Fri, 29 Jun 2001

Doctors' prescriptions

After reading an article titled Unfair collaboration responsible for soaring prices of drugs (Suara Pembaruan, June 26, 2001), I am sure that what was said by the chief of the Agency for Food and Drug Control (BPOM) Dr. H. Sampurno, MBA, is correct.

There are two ways with which a pharmaceutical company persuades (bribes) doctors to prescribe the drugs it produces. National pharmaceutical companies give something directly to the doctors while foreign pharmaceutical companies act with more sophistication. They will, for example, invite a doctor to attend a seminar abroad and pay for all of the expenses. Sometimes even the wife of the doctor will be invited. Well, they have the same motive only a different method.

There are many ways -- all quite sophisticated -- with which a national pharmaceutical company bribes a doctor. So sophisticated are these ways that there is practically no evidence of bribery.
========================================
== Assignment ==
Return the passage of the letter on doctors' prescriptions above word for word, beginning at "After reading an" and stopping after "a different method.".
========================================
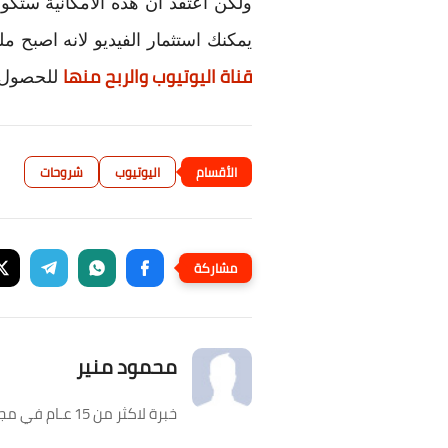
ولكن اعتقد ان هذه الامكانية ستكون
يمكنك استثمار الفيديو لانه اصبح 
قناة اليوتيوب والربح منها
للحصول ع
اليوتيوب
شروحات
محمود منير
خبرة لاكثر من 15 عـام في مجال الكمبيوتر، ومؤسس عالـم الكمبيوتر. هدفي دائماً هو تقديم محتوى عربي مميز عن الكمبيوتر.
========================================
== Reply to the exercise ==
After reading an article titled Unfair collaboration responsible for soaring prices of drugs (Suara Pembaruan, June 26, 2001), I am sure that what was said by the chief of the Agency for Food and Drug Control (BPOM) Dr. H. Sampurno, MBA, is correct.

There are two ways with which a pharmaceutical company persuades (bribes) doctors to prescribe the drugs it produces. National pharmaceutical companies give something directly to the doctors while foreign pharmaceutical companies act with more sophistication. They will, for example, invite a doctor to attend a seminar abroad and pay for all of the expenses. Sometimes even the wife of the doctor will be invited. Well, they have the same motive only a different method.